Abstract
After radio and television, online media are fast becoming a primary source of information for many Africans. With this increase, it is becoming necessary for media researchers to explore ways to better understand production, content and reception patterns of online news in the continent. This paper introduces freely available tools for systematic and (semi-)automated collection, storage and analysis of digital news that builds on recent advances in the computational power of personal computers, and the decreasing costs of storing large amounts of data. I start by describing existing challenges in the collection of online news text data, including the limited amount of African news content in commercial databases, and the methodological shortcomings of using commercial search engines. Then, I present a four-stage approach using packages written in the open-source R programming language to automate the collection of online news content (web scraping); transform this content for easier storage and analysis (data processing); use computational text analysis tools to describe and categorise data; and present the results in ways that are easier to understand (data visualisation).

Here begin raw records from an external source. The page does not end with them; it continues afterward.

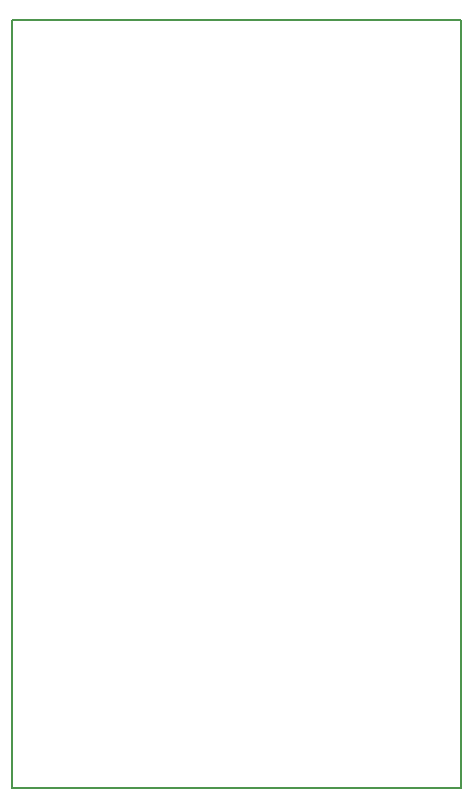
<source format=gm1>
%TF.GenerationSoftware,KiCad,Pcbnew,5.1.5-52549c5~84~ubuntu19.10.1*%
%TF.CreationDate,2019-12-20T00:10:48-05:00*%
%TF.ProjectId,test-mixer,74657374-2d6d-4697-9865-722e6b696361,rev?*%
%TF.SameCoordinates,Original*%
%TF.FileFunction,Profile,NP*%
%FSLAX46Y46*%
G04 Gerber Fmt 4.6, Leading zero omitted, Abs format (unit mm)*
G04 Created by KiCad (PCBNEW 5.1.5-52549c5~84~ubuntu19.10.1) date 2019-12-20 00:10:48*
%MOMM*%
%LPD*%
G04 APERTURE LIST*
%ADD10C,0.152400*%
G04 APERTURE END LIST*
D10*
X17000000Y-141000000D02*
X17000000Y-76000000D01*
X55000000Y-141000000D02*
X17000000Y-141000000D01*
X55000000Y-76000000D02*
X55000000Y-141000000D01*
X17000000Y-76000000D02*
X55000000Y-76000000D01*
M02*

</source>
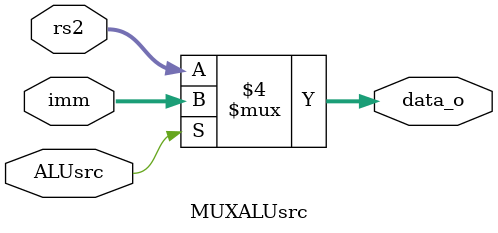
<source format=v>
module MUXALUsrc(rs2, imm, ALUsrc, data_o);

input [31:0] rs2;
input [31:0] imm;
input ALUsrc;
output reg [31:0] data_o;

always @ (rs2 or imm or ALUsrc)
begin
	if (ALUsrc == 1) begin
		data_o <= imm;
	end
	else begin
		data_o <= rs2;
	end
end
endmodule
</source>
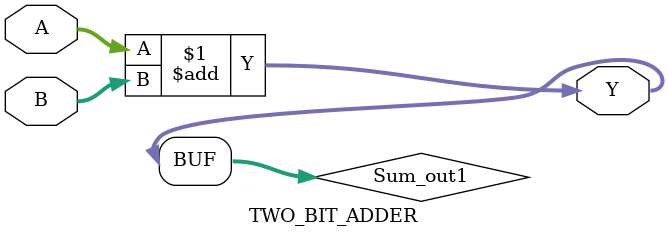
<source format=v>



`timescale 1 ns / 1 ns

module TWO_BIT_ADDER
          (A,
           B,
           Y);


  input   [7:0] A;  // uint8
  input   [7:0] B;  // uint8
  output  [7:0] Y;  // uint8


  wire [7:0] Sum_out1;  // uint8


  assign Sum_out1 = A + B;



  assign Y = Sum_out1;

endmodule  // TWO_BIT_ADDER


</source>
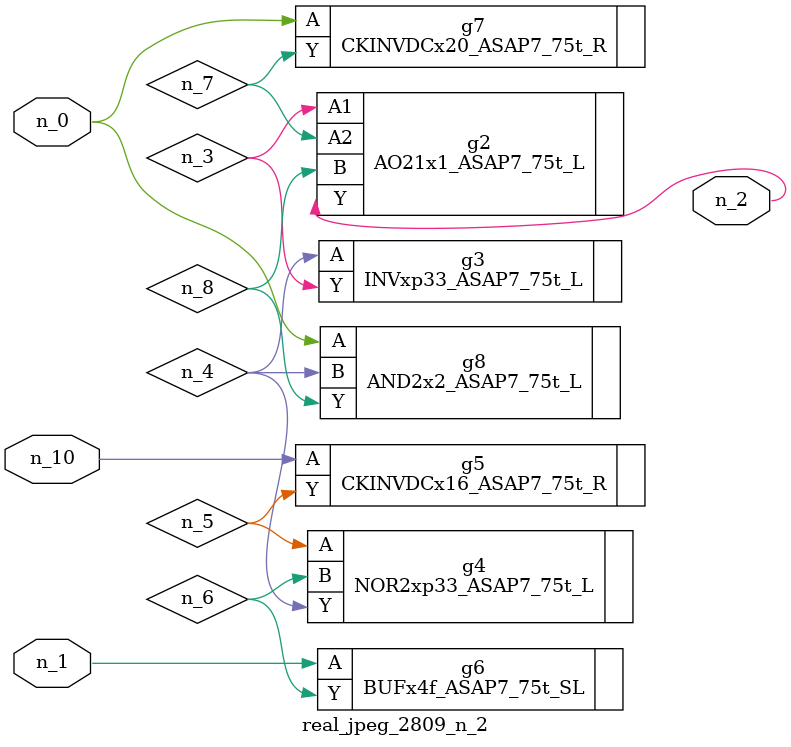
<source format=v>
module real_jpeg_2809_n_2 (n_1, n_10, n_0, n_2);

input n_1;
input n_10;
input n_0;

output n_2;

wire n_5;
wire n_4;
wire n_8;
wire n_6;
wire n_7;
wire n_3;

CKINVDCx20_ASAP7_75t_R g7 ( 
.A(n_0),
.Y(n_7)
);

AND2x2_ASAP7_75t_L g8 ( 
.A(n_0),
.B(n_4),
.Y(n_8)
);

BUFx4f_ASAP7_75t_SL g6 ( 
.A(n_1),
.Y(n_6)
);

AO21x1_ASAP7_75t_L g2 ( 
.A1(n_3),
.A2(n_7),
.B(n_8),
.Y(n_2)
);

INVxp33_ASAP7_75t_L g3 ( 
.A(n_4),
.Y(n_3)
);

NOR2xp33_ASAP7_75t_L g4 ( 
.A(n_5),
.B(n_6),
.Y(n_4)
);

CKINVDCx16_ASAP7_75t_R g5 ( 
.A(n_10),
.Y(n_5)
);


endmodule
</source>
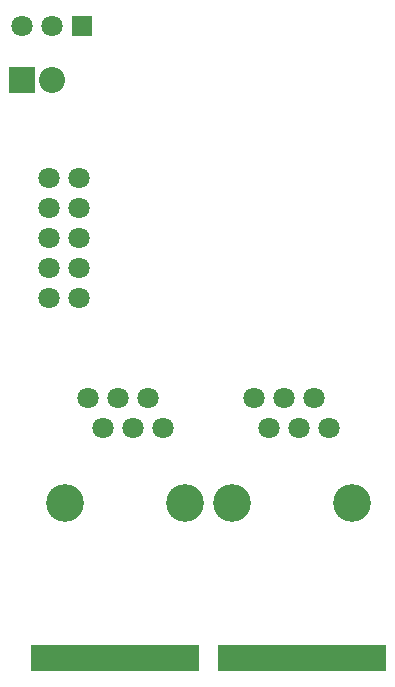
<source format=gbs>
G04*
G04 #@! TF.GenerationSoftware,Altium Limited,Altium Designer,18.0.12 (696)*
G04*
G04 Layer_Color=16711935*
%FSLAX44Y44*%
%MOMM*%
G71*
G01*
G75*
%ADD34R,14.2032X2.2032*%
%ADD35C,1.8032*%
%ADD36C,2.2032*%
%ADD37R,2.2032X2.2032*%
%ADD38R,1.8032X1.8032*%
%ADD39C,3.2032*%
D34*
X1097788Y327660D02*
D03*
X1255776D02*
D03*
D35*
X1067054Y632460D02*
D03*
X1041654D02*
D03*
X1067054Y657860D02*
D03*
X1041654D02*
D03*
X1067054Y683260D02*
D03*
X1041654D02*
D03*
X1067054Y708660D02*
D03*
X1041654D02*
D03*
X1067054Y734060D02*
D03*
X1041654D02*
D03*
X1138174Y521970D02*
D03*
X1125474Y547370D02*
D03*
X1112774Y521970D02*
D03*
X1100074Y547370D02*
D03*
X1087374Y521970D02*
D03*
X1074674Y547370D02*
D03*
X1279144Y521970D02*
D03*
X1266444Y547370D02*
D03*
X1253744Y521970D02*
D03*
X1241044Y547370D02*
D03*
X1228344Y521970D02*
D03*
X1215644Y547370D02*
D03*
X1044702Y862076D02*
D03*
X1019302D02*
D03*
D36*
X1044702Y816864D02*
D03*
D37*
X1019302D02*
D03*
D38*
X1070102Y862076D02*
D03*
D39*
X1157224Y458470D02*
D03*
X1055624D02*
D03*
X1298194D02*
D03*
X1196594D02*
D03*
M02*

</source>
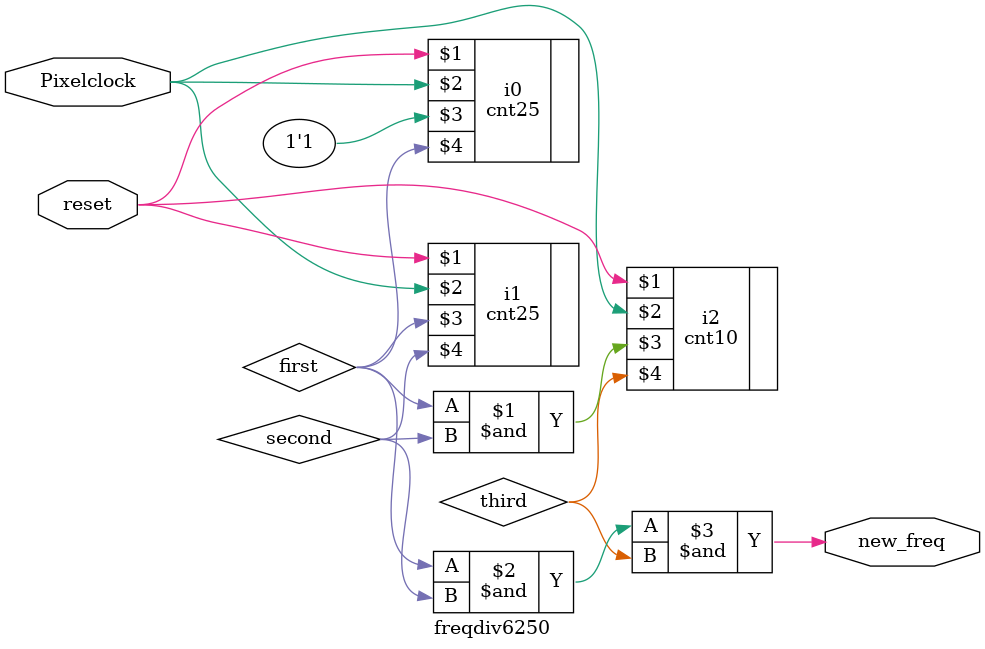
<source format=v>
`timescale 1ns / 1ps
module freqdiv6250(
    input reset,
	 input Pixelclock,
    output new_freq
    );
	 
	 
	cnt25 i0 (reset, Pixelclock, 1'b1, first);
	cnt25 i1 (reset, Pixelclock, first, second);
	cnt10 i2 (reset, Pixelclock, first & second , third);
	assign new_freq = first & second & third;


endmodule

</source>
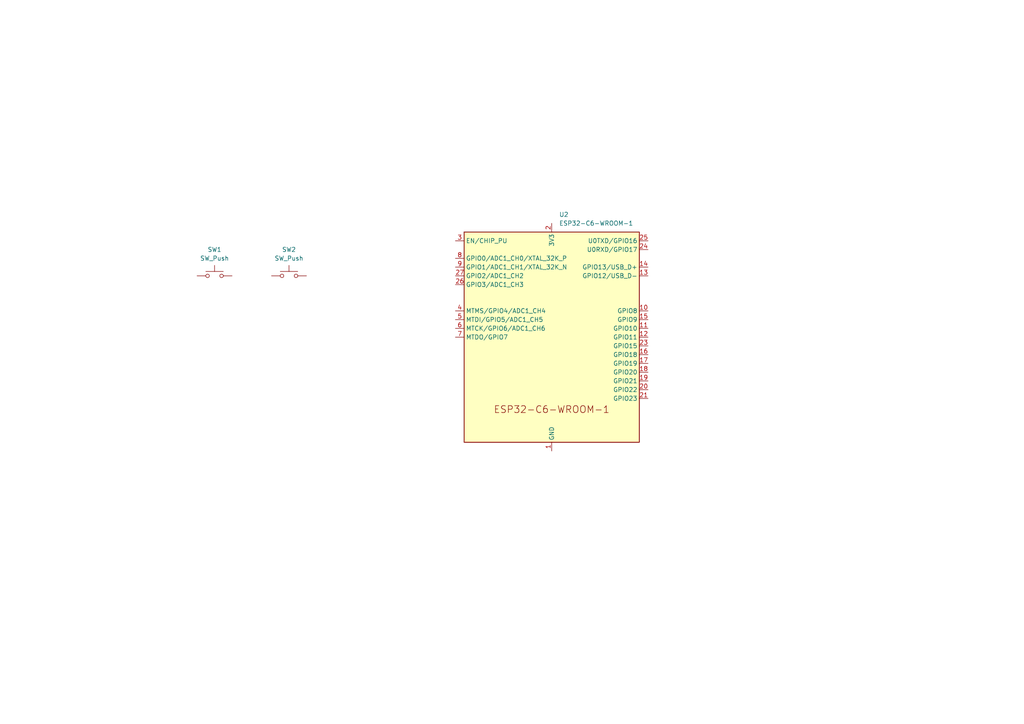
<source format=kicad_sch>
(kicad_sch
	(version 20250114)
	(generator "eeschema")
	(generator_version "9.0")
	(uuid "9546b831-c7ee-4f40-8993-5fd5a38d4078")
	(paper "A4")
	
	(symbol
		(lib_id "Switch:SW_Push")
		(at 62.23 80.01 0)
		(unit 1)
		(exclude_from_sim no)
		(in_bom yes)
		(on_board yes)
		(dnp no)
		(fields_autoplaced yes)
		(uuid "266a720c-3162-43ad-aaac-6f98e58683a8")
		(property "Reference" "SW1"
			(at 62.23 72.39 0)
			(effects
				(font
					(size 1.27 1.27)
				)
			)
		)
		(property "Value" "SW_Push"
			(at 62.23 74.93 0)
			(effects
				(font
					(size 1.27 1.27)
				)
			)
		)
		(property "Footprint" ""
			(at 62.23 74.93 0)
			(effects
				(font
					(size 1.27 1.27)
				)
				(hide yes)
			)
		)
		(property "Datasheet" "~"
			(at 62.23 74.93 0)
			(effects
				(font
					(size 1.27 1.27)
				)
				(hide yes)
			)
		)
		(property "Description" "Push button switch, generic, two pins"
			(at 62.23 80.01 0)
			(effects
				(font
					(size 1.27 1.27)
				)
				(hide yes)
			)
		)
		(pin "2"
			(uuid "8ff160b7-1504-4927-a590-5042a74e3947")
		)
		(pin "1"
			(uuid "0cb6a6c1-852c-4de7-999f-afedbb44461e")
		)
		(instances
			(project ""
				(path "/9546b831-c7ee-4f40-8993-5fd5a38d4078"
					(reference "SW1")
					(unit 1)
				)
			)
		)
	)
	(symbol
		(lib_id "Espressif:ESP32-C6-WROOM-1")
		(at 160.02 97.79 0)
		(unit 1)
		(exclude_from_sim no)
		(in_bom yes)
		(on_board yes)
		(dnp no)
		(fields_autoplaced yes)
		(uuid "4be76257-3d89-4b00-a214-58758ea89ef7")
		(property "Reference" "U2"
			(at 162.1633 62.23 0)
			(effects
				(font
					(size 1.27 1.27)
				)
				(justify left)
			)
		)
		(property "Value" "ESP32-C6-WROOM-1"
			(at 162.1633 64.77 0)
			(effects
				(font
					(size 1.27 1.27)
				)
				(justify left)
			)
		)
		(property "Footprint" "PCM_Espressif:ESP32-C6-WROOM-1"
			(at 160.02 142.875 0)
			(effects
				(font
					(size 1.27 1.27)
				)
				(hide yes)
			)
		)
		(property "Datasheet" "https://www.espressif.com/sites/default/files/documentation/esp32-c6-wroom-1_wroom-1u_datasheet_en.pdf"
			(at 160.02 146.05 0)
			(effects
				(font
					(size 1.27 1.27)
				)
				(hide yes)
			)
		)
		(property "Description" "ESP32-C6-WROOM-1/U is a module that supports 2.4 GHz Wi-Fi 6 (802.11 ax), Bluetooth® 5 (LE), Zigbee and Thread (802.15.4)"
			(at 160.02 97.79 0)
			(effects
				(font
					(size 1.27 1.27)
				)
				(hide yes)
			)
		)
		(pin "6"
			(uuid "67cc4e79-6cb3-49c7-9e51-11cc314a62b0")
		)
		(pin "3"
			(uuid "19d48700-13d7-44c4-9dfe-78154dd74a8e")
		)
		(pin "8"
			(uuid "685a9a54-586d-43c0-abc8-dc78e9ff214d")
		)
		(pin "5"
			(uuid "aefd836c-cca6-4b7b-b2fd-889d6d744bad")
		)
		(pin "9"
			(uuid "2986b601-0c4f-45e5-b245-8ae22e0c43a6")
		)
		(pin "26"
			(uuid "86aec1ab-4af1-48be-b75a-a258d0419027")
		)
		(pin "4"
			(uuid "765792eb-34fe-403b-b186-3a2bebeeaa7a")
		)
		(pin "19"
			(uuid "77a65a63-dc38-466d-a984-cf1f9897d241")
		)
		(pin "29"
			(uuid "2d7e2bac-db97-4c04-b64d-a9c1a048fceb")
		)
		(pin "10"
			(uuid "43d0d272-9457-4cdd-8671-8a1ddb145b3a")
		)
		(pin "18"
			(uuid "1e13fd4b-2d55-45f3-8d25-52b9f4941db5")
		)
		(pin "7"
			(uuid "cd0ed2e4-acf8-40bc-93de-4c1fac388ee7")
		)
		(pin "27"
			(uuid "1e385984-9d0a-4aa1-8629-864e7d82d8ab")
		)
		(pin "25"
			(uuid "d9cec289-5014-4a50-9c3e-89360564c1d3")
		)
		(pin "11"
			(uuid "ec3c23e5-ad4c-41f5-8b0c-f638ce7ded90")
		)
		(pin "12"
			(uuid "d5c452b3-e0e5-4065-97af-385a4d3d1dc7")
		)
		(pin "23"
			(uuid "34546a35-807e-48c5-a38d-9e022fea3cb0")
		)
		(pin "14"
			(uuid "825fea6b-3bc6-4c46-8dd1-f2818f771e63")
		)
		(pin "2"
			(uuid "eb7112ae-8e24-427e-8890-feb3e2c242ed")
		)
		(pin "1"
			(uuid "9d47f243-1990-4de3-a427-929e373829be")
		)
		(pin "28"
			(uuid "1500282e-aba2-40f6-8e86-884cf8514621")
		)
		(pin "13"
			(uuid "bb0fb0bb-da7f-4a49-a135-8dfdc12aefcf")
		)
		(pin "15"
			(uuid "35aeeae3-73ba-4f9b-be75-40ec64500eeb")
		)
		(pin "16"
			(uuid "3a0e7c71-871f-4a4c-8e31-a75e714d2939")
		)
		(pin "22"
			(uuid "6c4cd3bc-49d6-4118-a4a3-c76512db85dc")
		)
		(pin "17"
			(uuid "8c852f0f-7abd-4d60-a12c-e94a65863725")
		)
		(pin "24"
			(uuid "e6b00d14-01d6-4d99-9929-2eb92fdee2c8")
		)
		(pin "20"
			(uuid "eded09b8-d433-4952-8570-4a2e39b41905")
		)
		(pin "21"
			(uuid "2e650180-e9c9-4b28-bf56-21d54ed928ad")
		)
		(instances
			(project ""
				(path "/9546b831-c7ee-4f40-8993-5fd5a38d4078"
					(reference "U2")
					(unit 1)
				)
			)
		)
	)
	(symbol
		(lib_id "Switch:SW_Push")
		(at 83.82 80.01 0)
		(unit 1)
		(exclude_from_sim no)
		(in_bom yes)
		(on_board yes)
		(dnp no)
		(fields_autoplaced yes)
		(uuid "5a8230f3-8c99-45e4-8877-bb53711be9e9")
		(property "Reference" "SW2"
			(at 83.82 72.39 0)
			(effects
				(font
					(size 1.27 1.27)
				)
			)
		)
		(property "Value" "SW_Push"
			(at 83.82 74.93 0)
			(effects
				(font
					(size 1.27 1.27)
				)
			)
		)
		(property "Footprint" ""
			(at 83.82 74.93 0)
			(effects
				(font
					(size 1.27 1.27)
				)
				(hide yes)
			)
		)
		(property "Datasheet" "~"
			(at 83.82 74.93 0)
			(effects
				(font
					(size 1.27 1.27)
				)
				(hide yes)
			)
		)
		(property "Description" "Push button switch, generic, two pins"
			(at 83.82 80.01 0)
			(effects
				(font
					(size 1.27 1.27)
				)
				(hide yes)
			)
		)
		(pin "2"
			(uuid "2485c3e6-e47b-4036-ad6f-596bce02b629")
		)
		(pin "1"
			(uuid "a2a480b7-880f-458e-bdaa-67fb92a62175")
		)
		(instances
			(project "Logger_Dev_001"
				(path "/9546b831-c7ee-4f40-8993-5fd5a38d4078"
					(reference "SW2")
					(unit 1)
				)
			)
		)
	)
	(sheet_instances
		(path "/"
			(page "1")
		)
	)
	(embedded_fonts no)
)

</source>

The paper concludes with a summary of recommendations for using computational methods to study African communication phenomena.
Notes
1 For a discussion on ways in which Python can be used for text analysis, see Lane, Howard, and Hapke (Citation2019).
2 Data was retrieved directly from the website of each journal. Initially, all articles jointly mentioning the phrase “content analysis” with “Africa” or the name of an African country were retrieved using a custom-built web scraper. The initial search returned 697 results. The author examined the methods section of each article, and retained only those that used content analysis and studied at least one African country. Most of the articles only mentioned “content analysis” or African countries in passing, and were thus discarded.